▶ Work to complete
A) In the pokemon zodiac thread, list every birthday a poster states, each with that poster's name.
B) Please write the next part of the pokemon zodiac thread, picking up right after its last line.

# pokemon zodiac



## weavile001 (Jun 18, 2012)

mine is 21,august
CHARIZARD!


----------



## Deleted User (Jun 18, 2012)

I'm Dragonair.


----------



## r3gR3t (Jun 18, 2012)

Dafuq, why am I a freaking Butterfree?? D:


----------



## 1234turtles (Jun 18, 2012)

Ninetales represent!!!!


----------



## mad567 (Jun 18, 2012)

I'm ninetales too..!!


----------



## Blaze163 (Jun 18, 2012)

Charizard in the house!

Hitomi is a Dragonair.


----------



## Hydreigon (Jun 18, 2012)

My brother and I are both Gengars...


----------



## AceWarhead (Jun 18, 2012)

DITTO DITTO


----------



## bradzx (Jun 18, 2012)

Awesome, I am Mew.


----------



## beta4attack (Jun 18, 2012)

Ninetails. My bro is Mew though


----------



## Hells Malice (Jun 18, 2012)

I'm a Dragonair.
Which is cool, that's one of my favorite original pokemon.


----------



## digipokemaster (Jun 18, 2012)

im dragonair


----------



## Yumi (Jun 18, 2012)

Pidgeot. 

Really!? >.


----------



## Giggtysword344 (Jun 18, 2012)

Gyarados for me!


----------



## yusuo (Jun 18, 2012)

mew biatch's


----------



## Rydian (Jun 18, 2012)

Pika!  Pika pi!



Damnit.


----------



## infinete (Jun 18, 2012)

Pidgeot....meh


----------



## Glyptofane (Jun 18, 2012)

yusuo said:


> mew biatch's



Hells to the yea.  Shine on us, crazy Gemenis.


----------



## Crimson Ghoul (Jun 18, 2012)

Mo' fuckin Gengar


----------



## Joe88 (Jun 18, 2012)

gyarados


----------



## Gahars (Jun 19, 2012)

AceWarhead said:


> DITTO DITTO



Hey, ditto.


----------



## raystriker (Jun 19, 2012)

Pika? Pikachu?


----------



## Thesolcity (Jun 19, 2012)

February 15.

Dragonair

Fuck yeah!


----------



## Paarish (Jun 19, 2012)

Gyarados FTFW!


----------



## Narayan (Jun 19, 2012)

charizard. ash's stubborn pokemon.


----------



## broitsak (Jun 19, 2012)

Pikachu like a boss!


----------



## Shinigami357 (Jun 23, 2012)

r3gR3t said:


> Dafuq, why am I a freaking Butterfree?? D:



You're right. It's like being shafted. From behind. By surprise.

At least we ain't slowpokes...


----------



## The Catboy (Jun 23, 2012)

I'm a Charizard!


Spoiler: *YES!*







My birthday is August 9th


----------



## Skelletonike (Jun 25, 2012)

Someone like me is a Butterfree!! God!! Noooooo!!!!


----------



## Paarish (Jun 25, 2012)

Skelletonike said:


> Someone like me is a Butterfree!! God!! Noooooo!!!!

▶ Record set
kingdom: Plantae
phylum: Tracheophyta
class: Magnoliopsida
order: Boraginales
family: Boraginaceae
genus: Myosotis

▶ Answers provided
A)
- weavile001: 21 August
- Thesolcity: February 15
- The Catboy: August 9th

B)
Butterfree is awesome though


----------



## Hyunckel (Jun 25, 2012)

Ditto T_T


----------



## .Chris (Jun 25, 2012)

GYARADOS RAAH


----------



## Gundam Eclipse (Jun 25, 2012)

Slowpoke.

...

I am actually ok with this >>


----------



## XAlexBlitz209X (Jun 25, 2012)

Ninetales


----------



## Deleted member 473940 (Jun 25, 2012)

Fucking Butterfree?! LOL


----------



## weavile001 (Jun 25, 2012)

*it is that hard to be a gengar ? or even a CHARIZARD?


----------



## Skelletonike (Jun 25, 2012)

Paarish said:


> Skelletonike said:
> 
> 
> > Someone like me is a Butterfree!! God!! Noooooo!!!!
> ...


But it ruins my chances of becoming a manly man. =(


----------



## Paarish (Jun 25, 2012)

Skelletonike said:


> Paarish said:
> 
> 
> > Skelletonike said:
> ...


Who said Butterfree isn't manly?


----------



## Skelletonike (Jun 25, 2012)

Paarish said:


> Skelletonike said:
> 
> 
> > Paarish said:
> ...


But... I don't wanna become like Chono!!


----------



## Paarish (Jun 25, 2012)

Skelletonike said:


> Paarish said:
> 
> 
> > Skelletonike said:
> ...


I see nothing feminine about that.


----------



## Skelletonike (Jun 25, 2012)

Paarish said:


> Skelletonike said:
> 
> 
> > Paarish said:
> ...


You clearly haven't seen Chono in action then. >.


----------



## outgum (Jul 1, 2012)

Yeeeeah. Mew.


----------



## notmeanymore (Jul 2, 2012)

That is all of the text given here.